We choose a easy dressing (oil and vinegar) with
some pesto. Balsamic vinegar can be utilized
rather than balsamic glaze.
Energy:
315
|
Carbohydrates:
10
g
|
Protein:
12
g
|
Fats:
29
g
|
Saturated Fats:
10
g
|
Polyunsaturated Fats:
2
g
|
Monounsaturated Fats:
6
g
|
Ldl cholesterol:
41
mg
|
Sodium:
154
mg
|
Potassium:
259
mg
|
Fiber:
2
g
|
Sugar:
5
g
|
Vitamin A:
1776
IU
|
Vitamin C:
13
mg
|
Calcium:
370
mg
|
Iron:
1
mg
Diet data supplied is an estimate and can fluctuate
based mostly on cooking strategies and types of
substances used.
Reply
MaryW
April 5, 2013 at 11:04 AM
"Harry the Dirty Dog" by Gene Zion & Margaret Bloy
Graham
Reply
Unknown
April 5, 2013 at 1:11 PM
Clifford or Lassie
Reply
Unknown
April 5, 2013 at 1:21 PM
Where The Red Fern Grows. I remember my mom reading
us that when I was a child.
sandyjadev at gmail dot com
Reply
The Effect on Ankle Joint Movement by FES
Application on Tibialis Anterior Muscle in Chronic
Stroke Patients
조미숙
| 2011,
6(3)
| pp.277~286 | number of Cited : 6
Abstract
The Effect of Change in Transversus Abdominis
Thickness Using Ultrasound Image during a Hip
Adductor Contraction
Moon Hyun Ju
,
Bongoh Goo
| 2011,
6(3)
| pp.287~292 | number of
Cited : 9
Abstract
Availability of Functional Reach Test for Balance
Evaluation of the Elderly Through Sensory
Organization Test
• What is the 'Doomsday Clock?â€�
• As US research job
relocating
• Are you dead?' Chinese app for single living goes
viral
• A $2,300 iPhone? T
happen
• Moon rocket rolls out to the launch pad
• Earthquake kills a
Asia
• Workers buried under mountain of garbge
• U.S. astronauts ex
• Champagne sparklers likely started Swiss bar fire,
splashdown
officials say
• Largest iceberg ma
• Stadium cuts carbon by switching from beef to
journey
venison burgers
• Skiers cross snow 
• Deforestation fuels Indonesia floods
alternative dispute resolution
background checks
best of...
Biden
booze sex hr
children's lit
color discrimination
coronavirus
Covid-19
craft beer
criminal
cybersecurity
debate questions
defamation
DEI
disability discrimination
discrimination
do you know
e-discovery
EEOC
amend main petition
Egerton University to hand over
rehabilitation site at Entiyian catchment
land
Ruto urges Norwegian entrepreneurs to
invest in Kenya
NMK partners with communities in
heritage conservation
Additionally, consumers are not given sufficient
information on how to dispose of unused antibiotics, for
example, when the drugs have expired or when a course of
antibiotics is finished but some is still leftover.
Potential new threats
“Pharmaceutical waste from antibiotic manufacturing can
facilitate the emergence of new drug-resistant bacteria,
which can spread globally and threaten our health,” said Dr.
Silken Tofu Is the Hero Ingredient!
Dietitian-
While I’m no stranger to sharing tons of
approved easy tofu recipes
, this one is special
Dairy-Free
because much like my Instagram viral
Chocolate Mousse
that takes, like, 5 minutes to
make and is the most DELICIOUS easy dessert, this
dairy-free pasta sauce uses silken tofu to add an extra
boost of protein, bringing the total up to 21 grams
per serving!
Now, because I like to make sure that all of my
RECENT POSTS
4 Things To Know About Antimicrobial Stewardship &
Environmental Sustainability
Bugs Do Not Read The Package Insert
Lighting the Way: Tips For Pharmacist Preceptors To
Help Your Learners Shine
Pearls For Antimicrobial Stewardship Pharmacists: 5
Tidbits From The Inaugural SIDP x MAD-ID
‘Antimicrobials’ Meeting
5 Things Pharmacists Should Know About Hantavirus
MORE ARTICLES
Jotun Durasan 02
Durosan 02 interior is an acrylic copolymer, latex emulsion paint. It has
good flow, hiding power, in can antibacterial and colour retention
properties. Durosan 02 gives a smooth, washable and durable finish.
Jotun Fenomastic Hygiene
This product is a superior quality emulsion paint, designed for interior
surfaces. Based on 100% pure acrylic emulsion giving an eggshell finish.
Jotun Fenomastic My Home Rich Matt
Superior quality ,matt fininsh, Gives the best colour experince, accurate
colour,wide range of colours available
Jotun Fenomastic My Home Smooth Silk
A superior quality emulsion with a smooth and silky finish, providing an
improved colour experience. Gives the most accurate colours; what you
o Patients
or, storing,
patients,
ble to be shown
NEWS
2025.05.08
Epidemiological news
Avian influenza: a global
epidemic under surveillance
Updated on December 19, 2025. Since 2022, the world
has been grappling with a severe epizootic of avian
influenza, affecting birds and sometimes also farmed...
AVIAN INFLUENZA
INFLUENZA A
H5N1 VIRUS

--

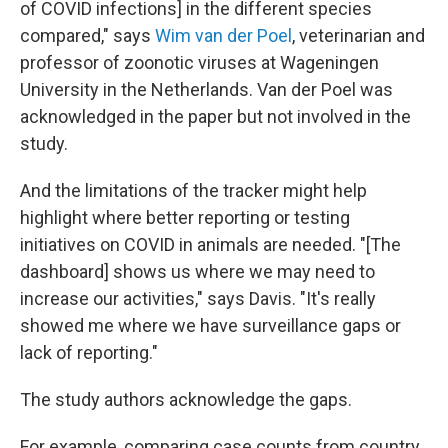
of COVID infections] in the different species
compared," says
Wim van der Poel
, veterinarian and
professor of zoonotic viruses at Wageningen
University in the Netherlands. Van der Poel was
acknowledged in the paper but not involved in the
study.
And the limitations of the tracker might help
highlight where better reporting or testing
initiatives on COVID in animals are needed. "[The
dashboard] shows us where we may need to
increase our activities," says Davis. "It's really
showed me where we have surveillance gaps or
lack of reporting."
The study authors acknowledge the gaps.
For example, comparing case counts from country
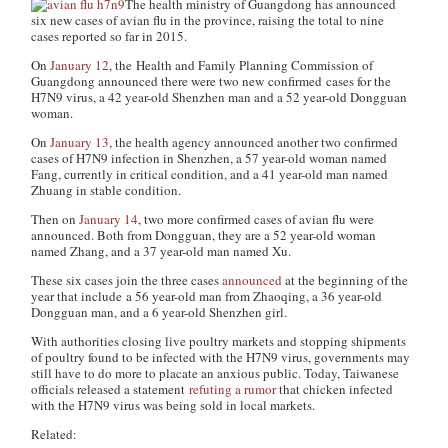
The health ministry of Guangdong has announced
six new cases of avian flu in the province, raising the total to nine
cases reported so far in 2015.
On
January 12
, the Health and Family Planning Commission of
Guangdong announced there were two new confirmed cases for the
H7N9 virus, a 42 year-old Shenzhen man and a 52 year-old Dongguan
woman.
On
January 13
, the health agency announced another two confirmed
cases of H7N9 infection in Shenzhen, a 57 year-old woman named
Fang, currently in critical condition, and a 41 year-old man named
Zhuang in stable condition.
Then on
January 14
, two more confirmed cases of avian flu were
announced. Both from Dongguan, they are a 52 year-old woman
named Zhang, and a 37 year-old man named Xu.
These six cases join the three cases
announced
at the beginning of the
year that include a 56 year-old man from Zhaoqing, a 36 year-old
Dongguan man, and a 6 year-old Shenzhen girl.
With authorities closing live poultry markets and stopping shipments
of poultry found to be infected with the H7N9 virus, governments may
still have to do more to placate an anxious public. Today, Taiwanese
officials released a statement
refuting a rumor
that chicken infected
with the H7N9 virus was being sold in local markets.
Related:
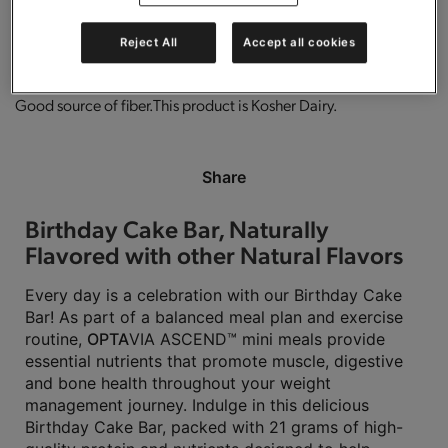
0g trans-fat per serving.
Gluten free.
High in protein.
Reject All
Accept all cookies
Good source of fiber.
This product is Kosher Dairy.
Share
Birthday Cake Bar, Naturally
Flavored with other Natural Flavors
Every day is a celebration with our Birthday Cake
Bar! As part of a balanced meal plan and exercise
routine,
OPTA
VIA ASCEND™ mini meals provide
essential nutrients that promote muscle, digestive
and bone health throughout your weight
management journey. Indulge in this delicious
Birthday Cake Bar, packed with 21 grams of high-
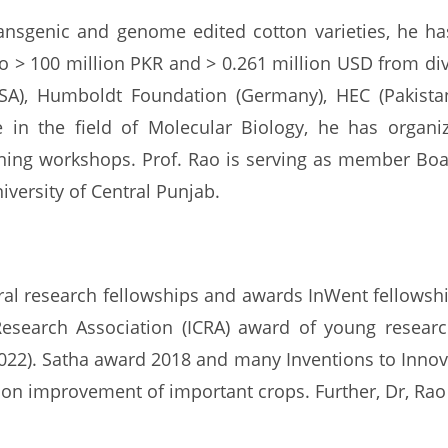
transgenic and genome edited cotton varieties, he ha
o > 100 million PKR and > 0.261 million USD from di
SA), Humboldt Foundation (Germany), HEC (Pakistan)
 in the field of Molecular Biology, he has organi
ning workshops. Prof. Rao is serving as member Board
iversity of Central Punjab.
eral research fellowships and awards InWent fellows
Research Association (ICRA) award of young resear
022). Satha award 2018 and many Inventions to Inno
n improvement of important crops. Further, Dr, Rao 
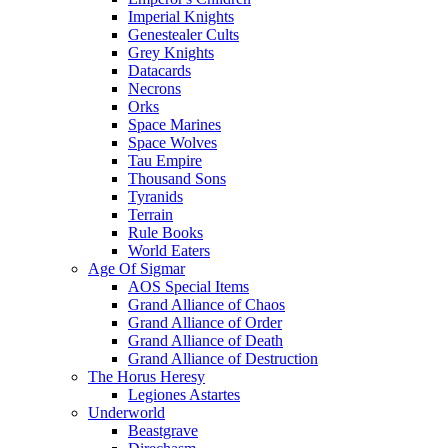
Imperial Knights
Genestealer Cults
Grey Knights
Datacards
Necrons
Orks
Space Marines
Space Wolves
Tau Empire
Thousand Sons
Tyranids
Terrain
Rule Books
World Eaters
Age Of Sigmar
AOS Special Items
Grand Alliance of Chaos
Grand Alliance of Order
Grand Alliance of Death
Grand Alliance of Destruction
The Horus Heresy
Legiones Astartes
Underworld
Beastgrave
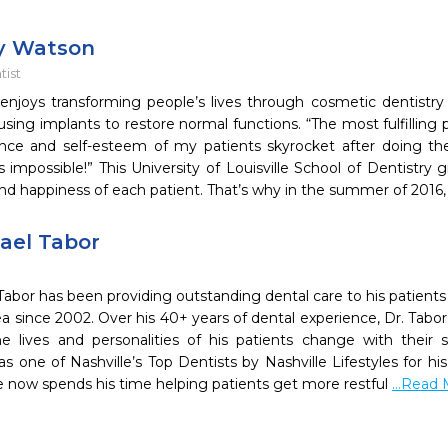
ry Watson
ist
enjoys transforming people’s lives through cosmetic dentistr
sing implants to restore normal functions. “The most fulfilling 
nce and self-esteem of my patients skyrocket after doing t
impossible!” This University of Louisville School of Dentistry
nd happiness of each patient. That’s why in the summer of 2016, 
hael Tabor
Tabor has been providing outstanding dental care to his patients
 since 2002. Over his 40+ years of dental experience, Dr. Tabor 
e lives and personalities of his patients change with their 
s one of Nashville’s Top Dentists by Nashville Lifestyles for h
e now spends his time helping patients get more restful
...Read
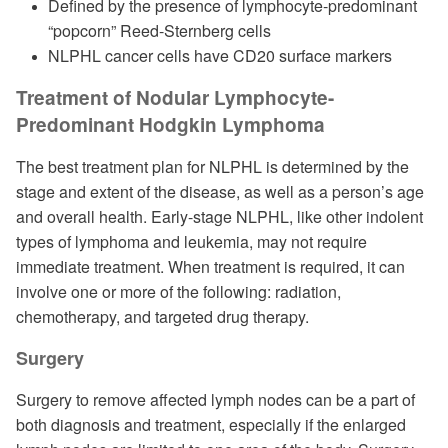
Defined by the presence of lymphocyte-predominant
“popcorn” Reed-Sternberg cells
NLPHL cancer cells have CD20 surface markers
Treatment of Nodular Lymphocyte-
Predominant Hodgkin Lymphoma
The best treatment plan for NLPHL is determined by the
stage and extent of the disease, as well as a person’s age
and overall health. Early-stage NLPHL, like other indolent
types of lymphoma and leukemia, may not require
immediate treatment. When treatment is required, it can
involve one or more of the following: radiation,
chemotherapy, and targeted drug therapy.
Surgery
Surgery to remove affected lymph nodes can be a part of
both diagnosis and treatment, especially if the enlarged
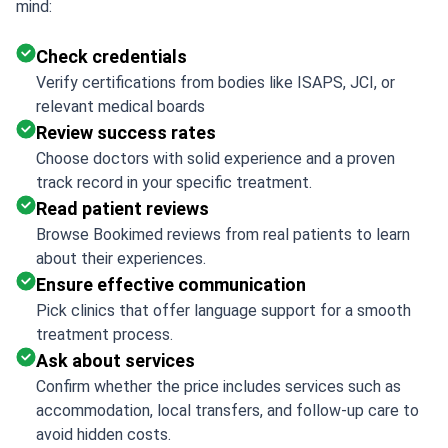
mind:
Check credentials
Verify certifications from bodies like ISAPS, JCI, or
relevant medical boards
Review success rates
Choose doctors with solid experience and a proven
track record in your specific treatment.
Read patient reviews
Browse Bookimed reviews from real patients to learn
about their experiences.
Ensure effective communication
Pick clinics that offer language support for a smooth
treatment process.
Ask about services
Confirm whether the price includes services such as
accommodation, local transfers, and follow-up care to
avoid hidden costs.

- Task objective -
Copy all lines in the listing above where the string "says" appears.

- Solution for this problem -
compared," says
increase our activities," says Davis. "It's really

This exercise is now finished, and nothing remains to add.